(Teleborsa) – Quali risorse e competenze sono necessarie affinché le PMI possano intraprendere un percorso di transizione verso modelli di economia circolare? E quali attori abilitanti ne sostengono l’acquisizione e lo sviluppo, facilitando l’evoluzione del sistema produttivo verso una maggiore sostenibilità? Una ricerca dell’Università LIUC su 50 aziende lombarde e piemontesi, prova a rispondere a queste domande. I risultati sono stati presentati oggi, 18 novembre 2025, in un evento presso l’Università. È il risultato di un percorso di ricerca pluriennale sviluppato dalla LIUC e sostenuto da Intesa Sanpaolo tramite la struttura Education Ecosystem and Global Value Programs, nell’ambito delle attività di collaborazione previste dall’accordo quadro siglato tra la Banca e l’Ateneo. Il progetto, che si colloca tra le iniziative del Green Transition Hub della LIUC, mira a valorizzare il ruolo delle università come motori di conoscenza e partner attivi della transizione sostenibile del tessuto produttivo italiano. La prima fase della ricerca era stata dedicata ad una mappatura dei driver e delle barriere alla transizione circolare delle PMI con l’obiettivo di comprendere i principali fattori di freno e di stimolo alla circolarità. L’attuale indagine approfondisce invece il tema da una prospettiva complementare, analizzando le risorse e le competenze che rendono possibile la trasformazione e il ruolo degli attori esterni che ne facilitano il percorso.

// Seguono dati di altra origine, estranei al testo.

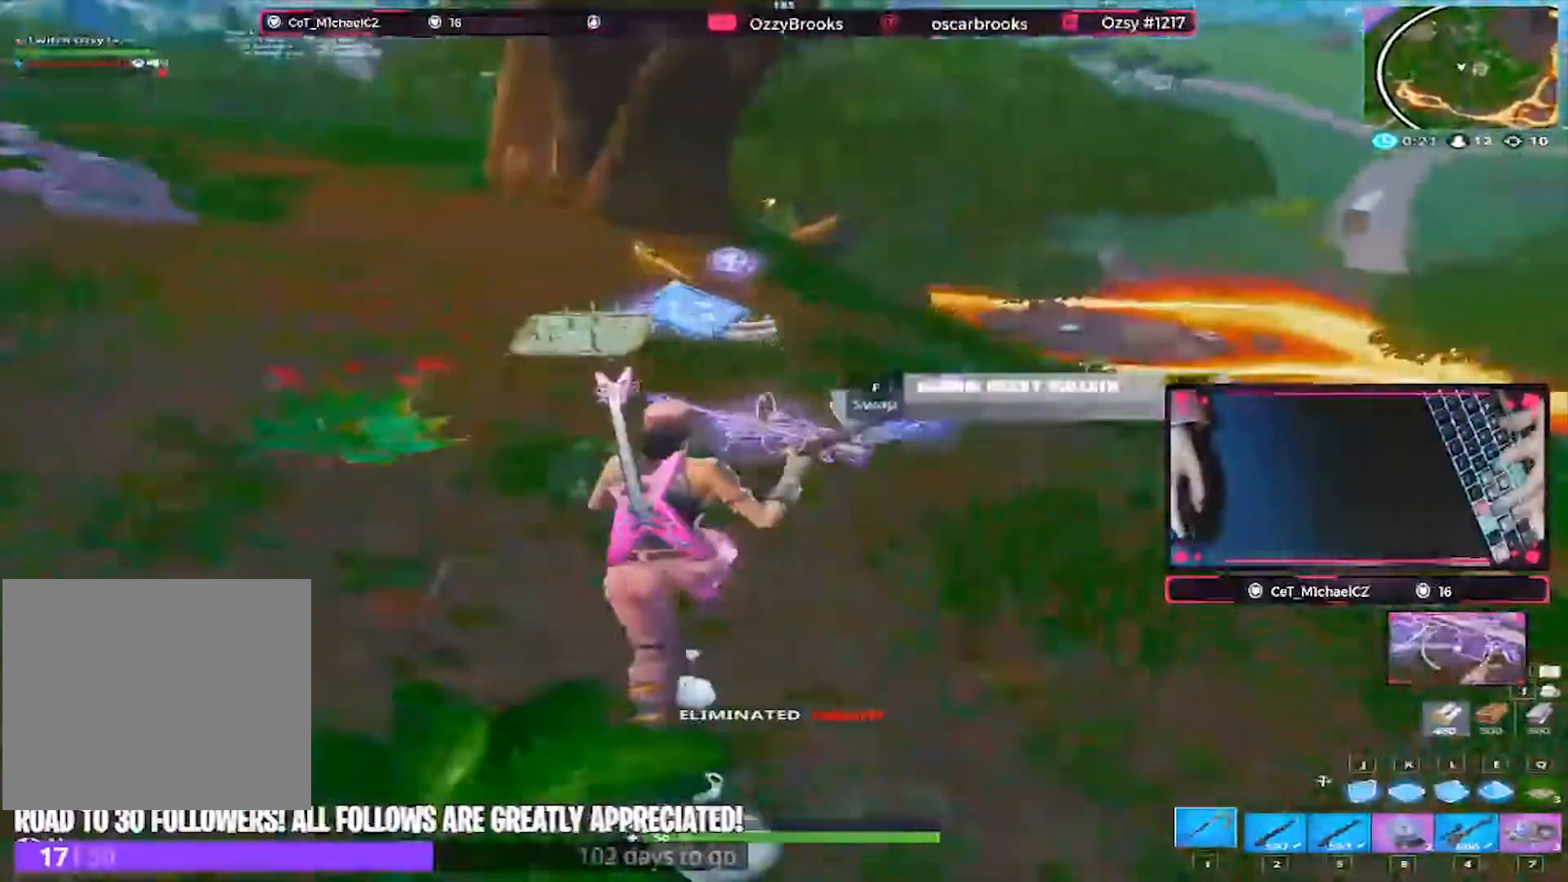
{"keys": ["w"], "events": [[33, "f", "down"], [100, "f", "up"]]}
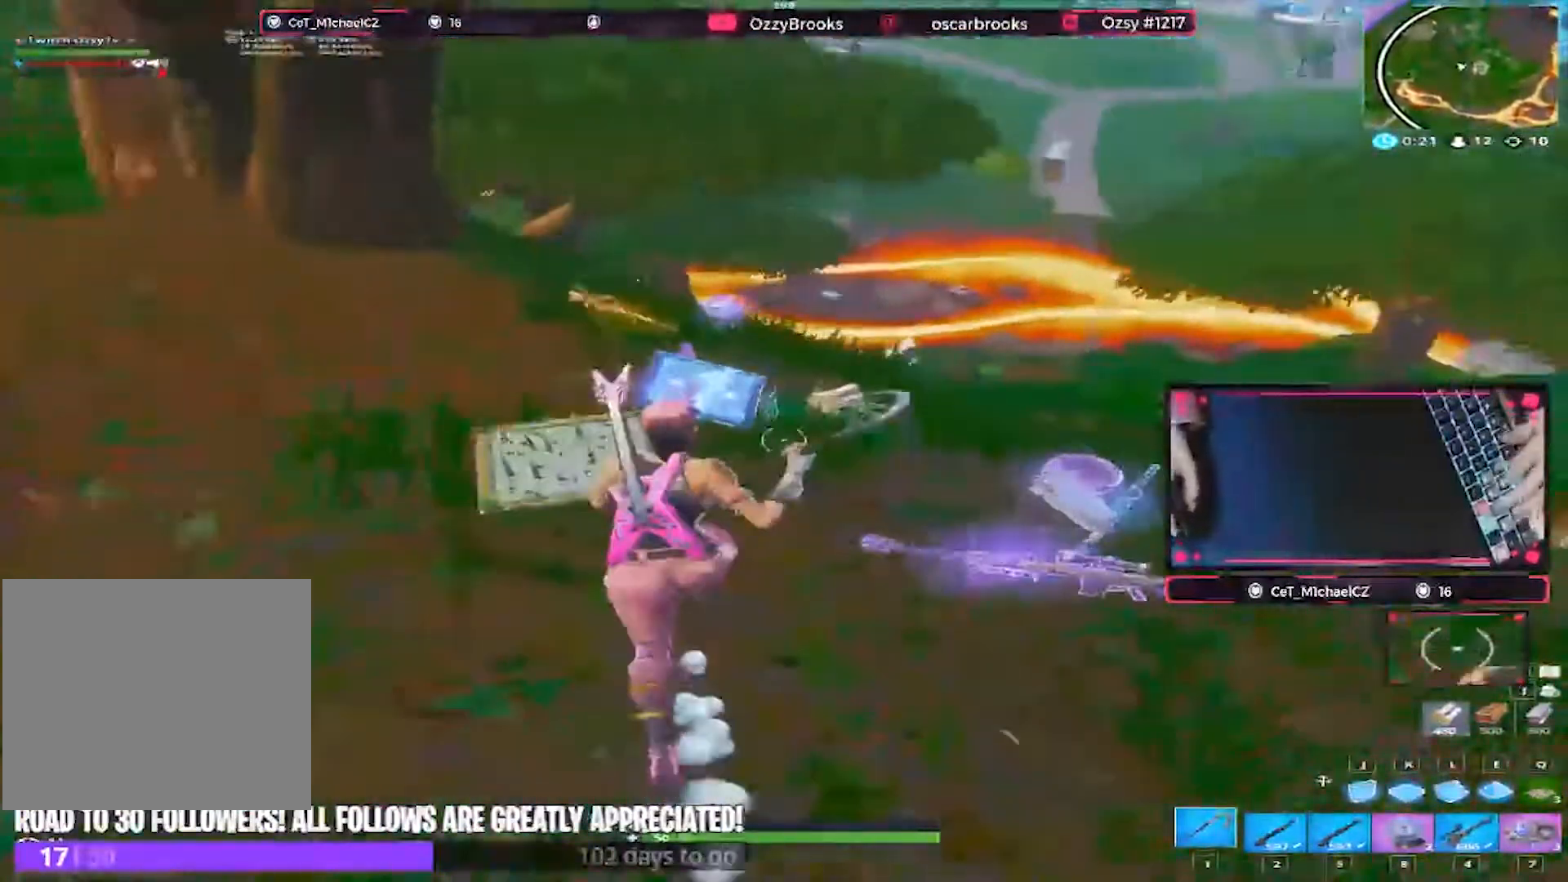
{"keys": ["w"], "events": []}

“Il quadro che emerge è quello di un sistema in transizione “ibrida” – dichiara Mario Fontanella Pisa, lecturer della Scuola di Ingegneria Industriale della LIUC e curatore dello studio – molte PMI hanno introdotto elementi di circolarità, ma in modo parziale e frammentato, senza ancora una visione unitaria del cambiamento. La fase produttiva rappresenta il punto di forza, ma le imprese faticano ad estendere la logica circolare a progettazione, recupero e gestione del fine vita. La trasformazione digitale e analitica (LCA, tracciabilità, dati ambientali) è ancora marginale, ma riconosciuta come area prioritaria di investimento. Infine, la ricerca conferma che la collaborazione è la leva decisiva: senza il contributo coordinato di consulenti, partner tecnologici, università e finanza sostenibile, la transizione rischia di rimanere confinata a singole iniziative isolate. L’obiettivo, però, non è delegare la sostenibilità all’esterno, ma imparare da queste relazioni: le imprese devono fare proprie le competenze acquisite, così che la circolarità diventi parte del loro modo di pensare”.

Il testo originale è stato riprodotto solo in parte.